Hydrocarbon production from Ordovician, Mississippian, and Early Pennsylvanian rocks is mostly from carbonate rock reservoirs, whereas production in the Mid-Pennsylvanian through Low-Permian is mostly from clastic rock reservoirs. The sedimentary section in the Fort Worth Basin is underlain by Precambrian granite and diorite. Cambrian rocks include granite conglomerate, sandstones, and shale that are overlain by marine carbonate rocks and shale. No production has been reported from Cambrian rocks. The Silurian, Devonian, Permian, Jurassic, and Triassic are absent in the Fort Worth Basin.[7]

From Cambrian to Mississippian time, the Fort Worth Basin area was part of a stable cratonic shelf with deposition dominated by carbonates. Ellenburger Group carbonate rocks represent a broad epeiric carbonate platform covering most of Texas during the Early Ordovician. A pronounced drop in sea level at the end of Ellenburger deposition resulted in prolonged platform exposure and development of extensive karst features in the upper part of the carbonate rock sequence. Moreover, a later major erosional event removed any Silurian and Devonian rocks (post Viola Limestone unconformity) that may have been present.[8] Barnett Shale was deposited over the resulting unconformity. Provenance of the terrigenous material that constitutes the Barnett Shale was from Ouchita thrust sheets and the reactivation of older structures such as the Muenster Arch. Clastic rocks of similar provenance dominate the Pennsylvanian part of the stratigraphic section in the Bend Arch-Forth Worth Basin. With progressive subsidence of the basin during the Pennsylvanian, the western basin hinge line and carbonate shelf, represented by carbonate rocks of the Comyn, Marble Falls, Big Saline, and Caddo Formations, continued migrating west. Deposition of thick basinal clastic rocks of the Atoka, Strawn, and Canyon Formations occurred at this time.[9] These Mid- and Late Pennsylvanian rocks consist mostly of sandstones and conglomerates with fewer and thinner limestone beds.

**SHORT EXERCISE:** Write the next part of the passage on the geology of the Fort Worth Basin, starting right after its final sentence.

**SUPPLIED RECORDS:**

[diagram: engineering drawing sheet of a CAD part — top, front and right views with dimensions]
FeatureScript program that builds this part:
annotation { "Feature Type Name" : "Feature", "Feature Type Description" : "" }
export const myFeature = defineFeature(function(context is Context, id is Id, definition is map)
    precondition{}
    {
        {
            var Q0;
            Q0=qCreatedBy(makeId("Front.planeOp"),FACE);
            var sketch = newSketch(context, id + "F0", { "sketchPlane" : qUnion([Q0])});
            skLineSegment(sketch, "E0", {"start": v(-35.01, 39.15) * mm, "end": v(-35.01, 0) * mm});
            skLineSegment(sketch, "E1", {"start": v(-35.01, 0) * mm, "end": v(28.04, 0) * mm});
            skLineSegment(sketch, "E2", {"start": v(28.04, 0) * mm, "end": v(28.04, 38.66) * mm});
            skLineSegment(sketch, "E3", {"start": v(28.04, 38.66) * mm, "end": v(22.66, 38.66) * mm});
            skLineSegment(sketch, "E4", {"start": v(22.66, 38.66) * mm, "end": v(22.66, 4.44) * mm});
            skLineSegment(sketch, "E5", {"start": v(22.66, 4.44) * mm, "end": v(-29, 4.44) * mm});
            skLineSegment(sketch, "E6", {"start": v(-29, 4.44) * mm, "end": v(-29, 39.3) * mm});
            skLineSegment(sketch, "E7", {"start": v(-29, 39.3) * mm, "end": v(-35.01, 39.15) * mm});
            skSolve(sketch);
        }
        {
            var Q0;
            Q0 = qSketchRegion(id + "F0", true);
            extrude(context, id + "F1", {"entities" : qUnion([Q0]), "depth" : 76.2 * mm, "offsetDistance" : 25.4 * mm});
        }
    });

**EXERCISE RESPONSE:**
[edit] Petroleum production history

Hydrocarbon shows were first encountered in Province 045 during the mid-nineteenth century while drilling water wells. Sporadic exploration began following the Civil War, and the first commercial oil discoveries occurred in the early 1900s.[10] In 1917, discovery of Ranger field stimulated one of the largest exploration and development “booms” in Texas. Ranger field produces from the Atoka-Bend formation, a sandstone-conglomerate reservoir that directly overlies the Barnett formation. Operators drilled more than 1,000 wildcats in and around the Fort Worth basin attempting to duplicate the success of Ranger. These wildcat efforts resulted in the discovery of more fields and production from numerous other reservoirs including Strawn fluvial/deltaic sandstone, Atoka-Bend fluvial/deltaic sandstone and conglomerate, Marble Falls carbonate bank limestone, Barnett siliceous shale, and Ellenburger dolomitic limestone. By 1960, the Province reached a mature stage of exploration and development, as demonstrated by the high density and distribution of well penetrations and production wells. Oil and lesser amounts of gas are found throughout the Paleozoic section, but most hydrocarbons consist of oil in Pennsylvanian reservoirs.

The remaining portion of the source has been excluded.